## TASK BRIEF
Convert every line of the material into a numbered list, omitting blank lines and excluding the pictures.

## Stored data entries
= = = =
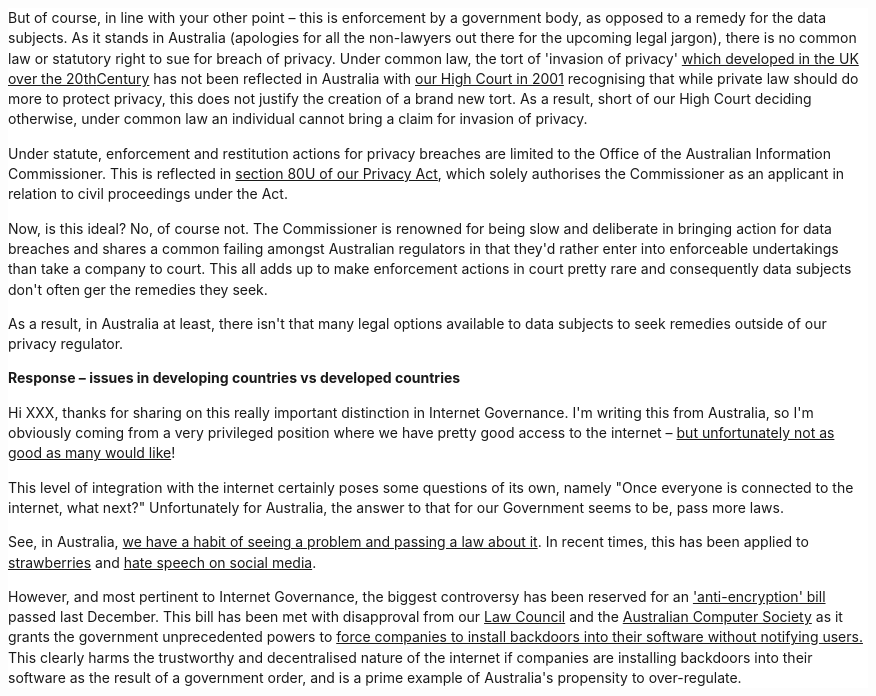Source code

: But of course, in line with your other point – this is enforcement by a government body, as opposed to a remedy for the data subjects. As it stands in Australia (apologies for all the non-lawyers out there for the upcoming legal jargon), there is no common law or statutory right to sue for breach of privacy. Under common law, the tort of &#39;invasion of privacy&#39; [which developed in the UK over the 20](https://www.technollama.co.uk/uk-court-of-appeals-confirms-tort-of-privacy-in-google-v-vidal-hall)[th](https://www.technollama.co.uk/uk-court-of-appeals-confirms-tort-of-privacy-in-google-v-vidal-hall)[Century](https://www.technollama.co.uk/uk-court-of-appeals-confirms-tort-of-privacy-in-google-v-vidal-hall) has not been reflected in Australia with [our High Court in 2001](http://www8.austlii.edu.au/cgi-bin/viewdoc/au/cases/cth/HCA/2001/63.html) recognising that while private law should do more to protect privacy, this does not justify the creation of a brand new tort. As a result, short of our High Court deciding otherwise, under common law an individual cannot bring a claim for invasion of privacy.

Under statute, enforcement and restitution actions for privacy breaches are limited to the Office of the Australian Information Commissioner. This is reflected in [section 80U of our Privacy Act](http://www8.austlii.edu.au/cgi-bin/viewdoc/au/legis/cth/consol_act/pa1988108/s80u.html), which solely authorises the Commissioner as an applicant in relation to civil proceedings under the Act.

Now, is this ideal? No, of course not. The Commissioner is renowned for being slow and deliberate in bringing action for data breaches and shares a common failing amongst Australian regulators in that they&#39;d rather enter into enforceable undertakings than take a company to court. This all adds up to make enforcement actions in court pretty rare and consequently data subjects don&#39;t often ger the remedies they seek.

As a result, in Australia at least, there isn&#39;t that many legal options available to data subjects to seek remedies outside of our privacy regulator.

**Response – issues in developing countries vs developed countries**

Hi XXX, thanks for sharing on this really important distinction in Internet Governance. I&#39;m writing this from Australia, so I&#39;m obviously coming from a very privileged position where we have pretty good access to the internet – [but unfortunately not as good as many would like](https://www.abc.net.au/news/2015-05-04/australia-lagging-behind-in-digital-maturity-report-finds/6442580)!

This level of integration with the internet certainly poses some questions of its own, namely &quot;Once everyone is connected to the internet, what next?&quot; Unfortunately for Australia, the answer to that for our Government seems to be, pass more laws.

See, in Australia, [we have a habit of seeing a problem and passing a law about it](https://www.abc.net.au/lateline/interview-lawyer-bret-walker-sc-the-first/6852010). In recent times, this has been applied to [strawberries](https://twitter.com/ScottMorrisonMP/status/1042280700697706496) and [hate speech on social media](http://www.adnews.com.au/news/the-chilling-unintended-consequences-of-australia-s-new-social-media-laws).

However, and most pertinent to Internet Governance, the biggest controversy has been reserved for an [&#39;anti-encryption&#39; bill](https://techcrunch.com/2018/12/05/australia-rushes-its-dangerous-anti-encryption-bill-into-parliament/) passed last December. This bill has been met with disapproval from our [Law Council](https://www.lawcouncil.asn.au/media/media-releases/unprecedented-and-complex-encryption-access-laws-must-not-be-rushed-nor-politicised) and the [Australian Computer Society](https://ia.acs.org.au/article/2019/encryption-bill--rushed-laws-blasted.html) as it grants the government unprecedented powers to [force companies to install backdoors into their software without notifying users.](https://www.theguardian.com/technology/2018/dec/08/australias-war-on-encryption-the-sweeping-new-powers-rushed-into-law) This clearly harms the trustworthy and decentralised nature of the internet if companies are installing backdoors into their software as the result of a government order, and is a prime example of Australia&#39;s propensity to over-regulate.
= = = =
## RESPONSE FOR THIS EXERCISE
1. Source code
2. : But of course, in line with your other point – this is enforcement by a government body, as opposed to a remedy for the data subjects. As it stands in Australia (apologies for all the non-lawyers out there for the upcoming legal jargon), there is no common law or statutory right to sue for breach of privacy. Under common law, the tort of &#39;invasion of privacy&#39; [which developed in the UK over the 20](https://www.technollama.co.uk/uk-court-of-appeals-confirms-tort-of-privacy-in-google-v-vidal-hall)[th](https://www.technollama.co.uk/uk-court-of-appeals-confirms-tort-of-privacy-in-google-v-vidal-hall)[Century](https://www.technollama.co.uk/uk-court-of-appeals-confirms-tort-of-privacy-in-google-v-vidal-hall) has not been reflected in Australia with [our High Court in 2001](http://www8.austlii.edu.au/cgi-bin/viewdoc/au/cases/cth/HCA/2001/63.html) recognising that while private law should do more to protect privacy, this does not justify the creation of a brand new tort. As a result, short of our High Court deciding otherwise, under common law an individual cannot bring a claim for invasion of privacy.
3. Under statute, enforcement and restitution actions for privacy breaches are limited to the Office of the Australian Information Commissioner. This is reflected in [section 80U of our Privacy Act](http://www8.austlii.edu.au/cgi-bin/viewdoc/au/legis/cth/consol_act/pa1988108/s80u.html), which solely authorises the Commissioner as an applicant in relation to civil proceedings under the Act.
4. Now, is this ideal? No, of course not. The Commissioner is renowned for being slow and deliberate in bringing action for data breaches and shares a common failing amongst Australian regulators in that they&#39;d rather enter into enforceable undertakings than take a company to court. This all adds up to make enforcement actions in court pretty rare and consequently data subjects don&#39;t often ger the remedies they seek.
5. As a result, in Australia at least, there isn&#39;t that many legal options available to data subjects to seek remedies outside of our privacy regulator.
6. **Response – issues in developing countries vs developed countries**
7. Hi XXX, thanks for sharing on this really important distinction in Internet Governance. I&#39;m writing this from Australia, so I&#39;m obviously coming from a very privileged position where we have pretty good access to the internet – [but unfortunately not as good as many would like](https://www.abc.net.au/news/2015-05-04/australia-lagging-behind-in-digital-maturity-report-finds/6442580)!
8. This level of integration with the internet certainly poses some questions of its own, namely &quot;Once everyone is connected to the internet, what next?&quot; Unfortunately for Australia, the answer to that for our Government seems to be, pass more laws.
9. See, in Australia, [we have a habit of seeing a problem and passing a law about it](https://www.abc.net.au/lateline/interview-lawyer-bret-walker-sc-the-first/6852010). In recent times, this has been applied to [strawberries](https://twitter.com/ScottMorrisonMP/status/1042280700697706496) and [hate speech on social media](http://www.adnews.com.au/news/the-chilling-unintended-consequences-of-australia-s-new-social-media-laws).
10. However, and most pertinent to Internet Governance, the biggest controversy has been reserved for an [&#39;anti-encryption&#39; bill](https://techcrunch.com/2018/12/05/australia-rushes-its-dangerous-anti-encryption-bill-into-parliament/) passed last December. This bill has been met with disapproval from our [Law Council](https://www.lawcouncil.asn.au/media/media-releases/unprecedented-and-complex-encryption-access-laws-must-not-be-rushed-nor-politicised) and the [Australian Computer Society](https://ia.acs.org.au/article/2019/encryption-bill--rushed-laws-blasted.html) as it grants the government unprecedented powers to [force companies to install backdoors into their software without notifying users.](https://www.theguardian.com/technology/2018/dec/08/australias-war-on-encryption-the-sweeping-new-powers-rushed-into-law) This clearly harms the trustworthy and decentralised nature of the internet if companies are installing backdoors into their software as the result of a government order, and is a prime example of Australia&#39;s propensity to over-regulate.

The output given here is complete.